I just set up the inputs for AAD using the Microsoft Azure Add-on for Splunk. One of the inputs I set up is for the AAD users, which what I assume it does is pulling all the info about AD users once and then only pulls new users info or changes to existing users.
However when I enabled this input, CPU usage on the IDM skyrocketed to 99% and the add-on was pulling all the user profiles again and again so I had to disable the input. I get no errors at all in the _internal index, I only get some INFO events every second or so saying that proxy is not enabled, which is expected since I'm not going to be using proxy.
Is this expected behaviour? Did I set up something incorrectly? When creating the input I only filled in the mandatory options and set the interval to 30s. Even when raising the interval it still pulls the same data again and I end up with duplicates.

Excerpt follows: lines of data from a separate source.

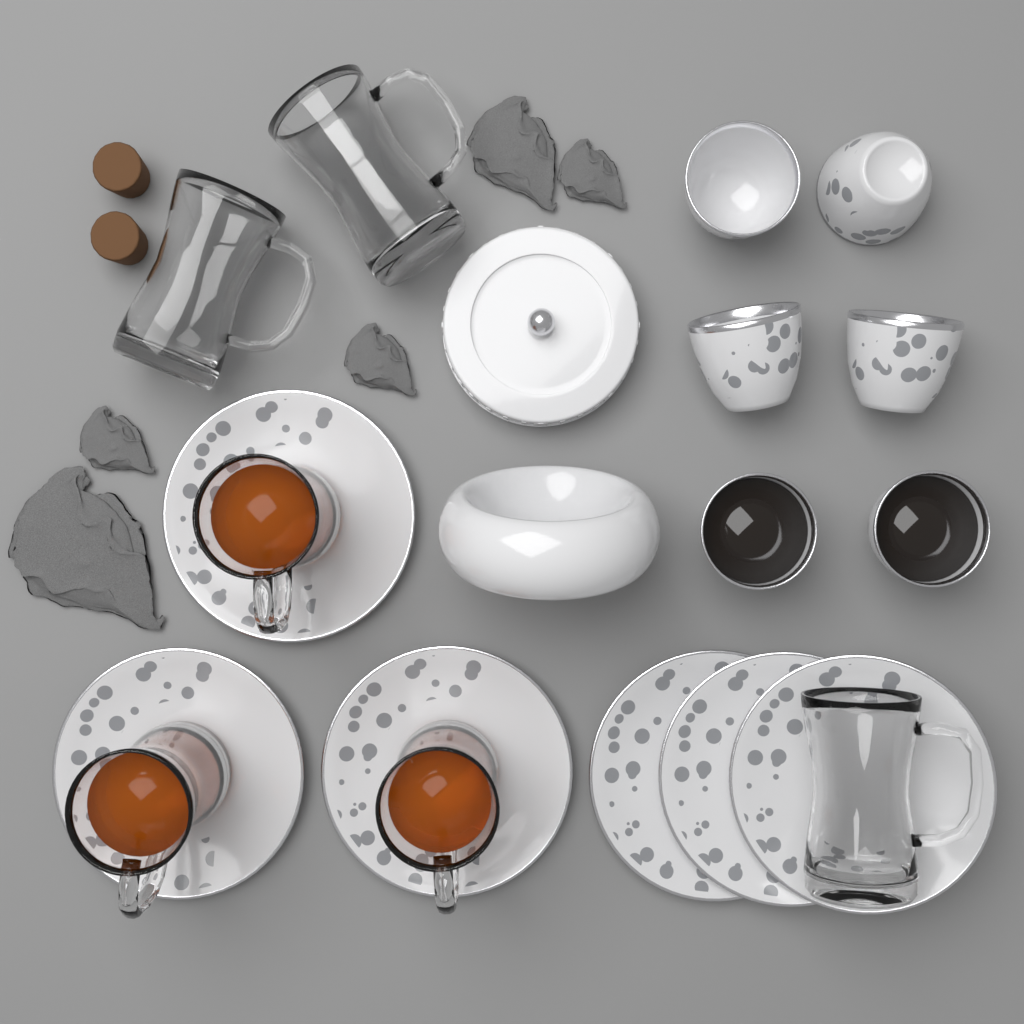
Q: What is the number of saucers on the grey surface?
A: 6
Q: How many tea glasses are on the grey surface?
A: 6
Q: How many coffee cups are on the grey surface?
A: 6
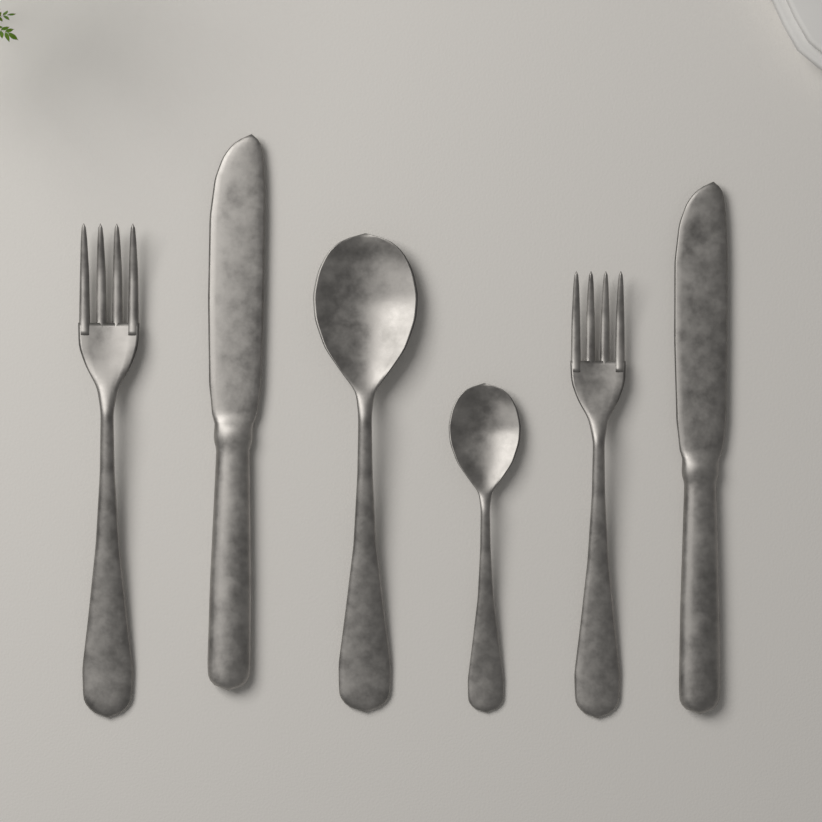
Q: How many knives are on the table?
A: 2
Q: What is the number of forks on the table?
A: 2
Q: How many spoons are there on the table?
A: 2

I can't find anyone else having a similar issue, so I'm contemplating just setting the interval for something like once per day or more and just live with the duplicate data. It does seem strange though that the add-on works like that.
EDIT: Additionally to what I've said already, when I run the below search I only see checkpoints for the rest of my inputs but I don't see anything for the AAD user input.
The Azure AD user API only provides "state" data - meaning it tells you what exists. This is different than, say, Azure AD sign-in data which tells you when something happened. Unfortunately, the Azure AD user API does not have an endpoint to surface only changes, so we have to get all the user data every time. For this reason, I usually set the interval to 86400 (24 hours).